# Looking for land in Washington State



## Hillbillybob (Jul 30, 2007)

I am looking for 3 to 5 acres of land in Northwest part of Washington State.
I would like complete camper hookups (sewer/septic, water, electrical). I may want to build later on the land. Not looking for house on property. Also want to make sure that I have complete right of easement to land. The closer to the boarder the better.
Hillbillybob


----------



## scgirl (Jan 25, 2005)

The border of what? The ocean, Canada, or Oregon? Lots of property here for sale if you can afford it. Very expensive, but some counties are much cheaper. North is probably the most expensive.


----------



## Hillbillybob (Jul 30, 2007)

Thinking about Eastern Washington State near the Canadian Boarder.
But will look at anything close to the Canadian Boarder.
Hillbillybob


----------



## Betho (Dec 27, 2006)

You looking for NE or NW WA? I'm confused...


----------



## Hillbillybob (Jul 30, 2007)

Betho said:


> You looking for NE or NW WA? I'm confused...

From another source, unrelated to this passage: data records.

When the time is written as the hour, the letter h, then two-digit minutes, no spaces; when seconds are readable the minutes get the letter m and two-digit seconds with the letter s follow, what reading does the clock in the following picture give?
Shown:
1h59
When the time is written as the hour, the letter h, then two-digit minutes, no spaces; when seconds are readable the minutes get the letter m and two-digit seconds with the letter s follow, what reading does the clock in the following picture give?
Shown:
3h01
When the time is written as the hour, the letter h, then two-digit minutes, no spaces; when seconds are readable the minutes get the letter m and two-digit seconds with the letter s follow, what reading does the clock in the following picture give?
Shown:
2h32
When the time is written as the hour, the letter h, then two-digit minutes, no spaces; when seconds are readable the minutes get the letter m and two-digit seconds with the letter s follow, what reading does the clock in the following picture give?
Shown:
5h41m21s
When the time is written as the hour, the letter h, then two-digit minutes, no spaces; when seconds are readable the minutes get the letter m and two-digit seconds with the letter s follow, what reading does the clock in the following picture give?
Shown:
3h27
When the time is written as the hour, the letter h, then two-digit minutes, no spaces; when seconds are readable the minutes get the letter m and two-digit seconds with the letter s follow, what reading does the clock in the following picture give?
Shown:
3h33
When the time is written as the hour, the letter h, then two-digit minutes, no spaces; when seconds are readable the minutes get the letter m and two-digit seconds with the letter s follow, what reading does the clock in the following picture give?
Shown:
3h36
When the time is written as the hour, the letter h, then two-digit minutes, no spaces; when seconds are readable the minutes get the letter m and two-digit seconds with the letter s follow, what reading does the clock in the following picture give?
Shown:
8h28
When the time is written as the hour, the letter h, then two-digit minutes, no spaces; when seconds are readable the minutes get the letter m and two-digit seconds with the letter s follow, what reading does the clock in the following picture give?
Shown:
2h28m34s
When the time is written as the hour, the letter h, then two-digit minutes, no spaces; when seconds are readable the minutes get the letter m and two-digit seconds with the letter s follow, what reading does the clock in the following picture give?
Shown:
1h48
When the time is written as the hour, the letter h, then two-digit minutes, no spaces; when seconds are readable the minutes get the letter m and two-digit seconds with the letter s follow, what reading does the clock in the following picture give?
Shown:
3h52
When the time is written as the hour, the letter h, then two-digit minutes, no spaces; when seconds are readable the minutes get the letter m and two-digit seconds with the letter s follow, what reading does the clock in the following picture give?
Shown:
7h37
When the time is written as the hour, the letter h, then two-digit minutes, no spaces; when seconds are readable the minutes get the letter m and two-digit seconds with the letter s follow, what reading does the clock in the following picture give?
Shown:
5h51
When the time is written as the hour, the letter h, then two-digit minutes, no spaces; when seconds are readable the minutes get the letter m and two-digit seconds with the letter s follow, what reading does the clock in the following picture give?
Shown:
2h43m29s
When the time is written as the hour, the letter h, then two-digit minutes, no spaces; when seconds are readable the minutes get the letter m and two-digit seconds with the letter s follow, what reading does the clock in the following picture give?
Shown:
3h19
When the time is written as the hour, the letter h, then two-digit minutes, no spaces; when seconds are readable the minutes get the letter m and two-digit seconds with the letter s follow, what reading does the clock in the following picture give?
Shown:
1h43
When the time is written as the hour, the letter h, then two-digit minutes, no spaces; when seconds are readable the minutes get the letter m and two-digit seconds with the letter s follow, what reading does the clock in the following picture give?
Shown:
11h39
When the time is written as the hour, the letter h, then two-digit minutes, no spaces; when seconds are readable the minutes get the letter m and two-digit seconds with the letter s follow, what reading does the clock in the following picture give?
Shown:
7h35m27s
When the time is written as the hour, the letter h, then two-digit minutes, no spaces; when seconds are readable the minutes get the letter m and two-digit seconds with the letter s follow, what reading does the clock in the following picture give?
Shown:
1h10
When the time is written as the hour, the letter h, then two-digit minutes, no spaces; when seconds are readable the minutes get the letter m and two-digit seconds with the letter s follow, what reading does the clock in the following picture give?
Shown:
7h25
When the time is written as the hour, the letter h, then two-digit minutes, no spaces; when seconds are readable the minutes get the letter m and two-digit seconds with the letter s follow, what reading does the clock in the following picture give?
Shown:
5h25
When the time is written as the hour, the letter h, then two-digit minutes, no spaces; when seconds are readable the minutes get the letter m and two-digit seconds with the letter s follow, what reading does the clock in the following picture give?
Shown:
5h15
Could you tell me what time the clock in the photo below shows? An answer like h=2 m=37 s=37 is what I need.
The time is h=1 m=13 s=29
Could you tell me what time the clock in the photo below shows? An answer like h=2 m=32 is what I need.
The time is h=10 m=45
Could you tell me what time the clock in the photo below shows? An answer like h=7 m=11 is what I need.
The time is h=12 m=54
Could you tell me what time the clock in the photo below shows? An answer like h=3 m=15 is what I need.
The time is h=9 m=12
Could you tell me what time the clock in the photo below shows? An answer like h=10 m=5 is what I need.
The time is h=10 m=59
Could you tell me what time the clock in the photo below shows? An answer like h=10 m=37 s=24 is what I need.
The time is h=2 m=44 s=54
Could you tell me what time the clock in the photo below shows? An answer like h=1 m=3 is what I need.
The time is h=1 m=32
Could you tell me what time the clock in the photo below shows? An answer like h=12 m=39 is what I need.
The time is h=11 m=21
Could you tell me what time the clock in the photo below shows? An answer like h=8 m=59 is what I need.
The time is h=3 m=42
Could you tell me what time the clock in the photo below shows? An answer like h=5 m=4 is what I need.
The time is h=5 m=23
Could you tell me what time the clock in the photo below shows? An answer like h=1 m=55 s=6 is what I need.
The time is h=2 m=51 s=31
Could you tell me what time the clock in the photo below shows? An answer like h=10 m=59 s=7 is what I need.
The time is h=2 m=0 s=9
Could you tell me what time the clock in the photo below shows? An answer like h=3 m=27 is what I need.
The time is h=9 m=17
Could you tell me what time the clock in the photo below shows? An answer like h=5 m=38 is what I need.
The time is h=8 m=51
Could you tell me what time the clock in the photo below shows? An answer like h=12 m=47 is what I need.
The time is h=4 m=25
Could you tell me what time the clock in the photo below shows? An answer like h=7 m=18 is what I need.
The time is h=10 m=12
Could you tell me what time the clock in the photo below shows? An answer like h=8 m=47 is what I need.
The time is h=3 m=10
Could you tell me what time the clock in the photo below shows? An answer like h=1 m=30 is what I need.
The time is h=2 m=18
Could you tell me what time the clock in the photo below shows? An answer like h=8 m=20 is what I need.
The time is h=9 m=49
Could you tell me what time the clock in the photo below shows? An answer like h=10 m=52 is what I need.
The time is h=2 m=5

anywhere along the boarder but would like from central to East side of the state. I'm not really picky.
Hillbillybob


----------



## Hillbillybob (Jul 30, 2007)

I just don't seem to be able to find anything in the Northwest side of the state that I think is worth the money. Either it's just a lot or 20 or more acres. I'm still looking for land anywhere along the Washington/Canadian boarder. 
Don't want much more than 5 acres but willing to look at land up to 10 acres.
I would also like the land to face South and have running water on it.
Got a small non working gold claim? Let me know if it is close to the boarder.

Hillbillybob


----------